Saved entries:
+++++
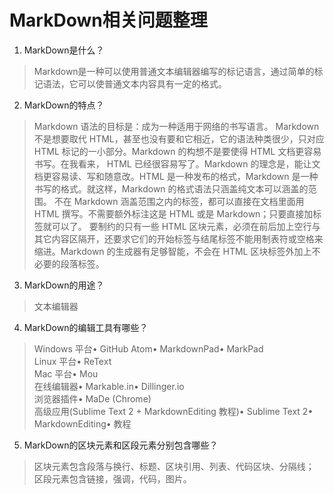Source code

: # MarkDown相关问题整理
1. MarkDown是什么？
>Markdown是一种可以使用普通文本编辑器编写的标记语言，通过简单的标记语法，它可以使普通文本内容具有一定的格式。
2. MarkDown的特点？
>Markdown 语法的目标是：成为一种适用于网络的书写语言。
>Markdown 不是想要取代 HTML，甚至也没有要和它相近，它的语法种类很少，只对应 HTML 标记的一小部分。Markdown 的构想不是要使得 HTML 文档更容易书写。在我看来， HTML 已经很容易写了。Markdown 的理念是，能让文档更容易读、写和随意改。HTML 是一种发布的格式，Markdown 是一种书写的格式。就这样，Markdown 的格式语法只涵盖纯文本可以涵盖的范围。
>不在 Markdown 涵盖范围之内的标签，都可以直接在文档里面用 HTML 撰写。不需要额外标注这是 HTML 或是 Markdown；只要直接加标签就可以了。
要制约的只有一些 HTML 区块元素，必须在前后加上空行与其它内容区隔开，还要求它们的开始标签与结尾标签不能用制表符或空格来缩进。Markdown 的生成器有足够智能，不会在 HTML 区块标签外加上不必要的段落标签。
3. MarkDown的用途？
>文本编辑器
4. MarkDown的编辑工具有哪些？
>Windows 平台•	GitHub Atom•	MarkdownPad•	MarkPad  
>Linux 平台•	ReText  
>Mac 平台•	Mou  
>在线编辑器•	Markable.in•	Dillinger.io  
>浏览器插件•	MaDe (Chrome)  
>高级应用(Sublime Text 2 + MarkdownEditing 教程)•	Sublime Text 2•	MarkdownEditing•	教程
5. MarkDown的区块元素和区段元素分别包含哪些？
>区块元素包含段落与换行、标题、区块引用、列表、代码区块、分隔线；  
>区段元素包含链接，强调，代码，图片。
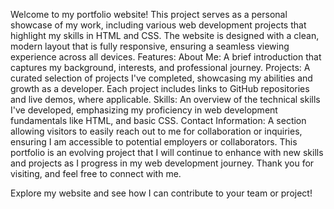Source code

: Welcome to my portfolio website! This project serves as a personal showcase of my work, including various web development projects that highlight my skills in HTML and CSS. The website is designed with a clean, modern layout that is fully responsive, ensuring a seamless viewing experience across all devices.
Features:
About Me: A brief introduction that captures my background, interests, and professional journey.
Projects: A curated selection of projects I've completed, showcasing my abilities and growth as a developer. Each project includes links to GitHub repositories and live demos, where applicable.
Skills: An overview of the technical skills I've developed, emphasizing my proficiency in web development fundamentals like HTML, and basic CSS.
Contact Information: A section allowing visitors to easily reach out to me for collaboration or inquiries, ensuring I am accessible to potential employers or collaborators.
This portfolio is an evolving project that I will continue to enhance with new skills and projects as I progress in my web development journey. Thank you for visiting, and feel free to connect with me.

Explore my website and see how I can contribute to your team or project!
+++++
→ Task instructions: Switch every "HTML" to "XHTML" throughout the entries and write them out again with nothing else changed. Leave the pictures out.

→ Task solution:
Source code

: # MarkDown相关问题整理
1. MarkDown是什么？
>Markdown是一种可以使用普通文本编辑器编写的标记语言，通过简单的标记语法，它可以使普通文本内容具有一定的格式。
2. MarkDown的特点？
>Markdown 语法的目标是：成为一种适用于网络的书写语言。
>Markdown 不是想要取代 XHTML，甚至也没有要和它相近，它的语法种类很少，只对应 XHTML 标记的一小部分。Markdown 的构想不是要使得 XHTML 文档更容易书写。在我看来， XHTML 已经很容易写了。Markdown 的理念是，能让文档更容易读、写和随意改。XHTML 是一种发布的格式，Markdown 是一种书写的格式。就这样，Markdown 的格式语法只涵盖纯文本可以涵盖的范围。
>不在 Markdown 涵盖范围之内的标签，都可以直接在文档里面用 XHTML 撰写。不需要额外标注这是 XHTML 或是 Markdown；只要直接加标签就可以了。
要制约的只有一些 XHTML 区块元素，必须在前后加上空行与其它内容区隔开，还要求它们的开始标签与结尾标签不能用制表符或空格来缩进。Markdown 的生成器有足够智能，不会在 XHTML 区块标签外加上不必要的段落标签。
3. MarkDown的用途？
>文本编辑器
4. MarkDown的编辑工具有哪些？
>Windows 平台•	GitHub Atom•	MarkdownPad•	MarkPad  
>Linux 平台•	ReText  
>Mac 平台•	Mou  
>在线编辑器•	Markable.in•	Dillinger.io  
>浏览器插件•	MaDe (Chrome)  
>高级应用(Sublime Text 2 + MarkdownEditing 教程)•	Sublime Text 2•	MarkdownEditing•	教程
5. MarkDown的区块元素和区段元素分别包含哪些？
>区块元素包含段落与换行、标题、区块引用、列表、代码区块、分隔线；  
>区段元素包含链接，强调，代码，图片。
Source code

: Welcome to my portfolio website! This project serves as a personal showcase of my work, including various web development projects that highlight my skills in XHTML and CSS. The website is designed with a clean, modern layout that is fully responsive, ensuring a seamless viewing experience across all devices.
Features:
About Me: A brief introduction that captures my background, interests, and professional journey.
Projects: A curated selection of projects I've completed, showcasing my abilities and growth as a developer. Each project includes links to GitHub repositories and live demos, where applicable.
Skills: An overview of the technical skills I've developed, emphasizing my proficiency in web development fundamentals like XHTML, and basic CSS.
Contact Information: A section allowing visitors to easily reach out to me for collaboration or inquiries, ensuring I am accessible to potential employers or collaborators.
This portfolio is an evolving project that I will continue to enhance with new skills and projects as I progress in my web development journey. Thank you for visiting, and feel free to connect with me.

Explore my website and see how I can contribute to your team or project!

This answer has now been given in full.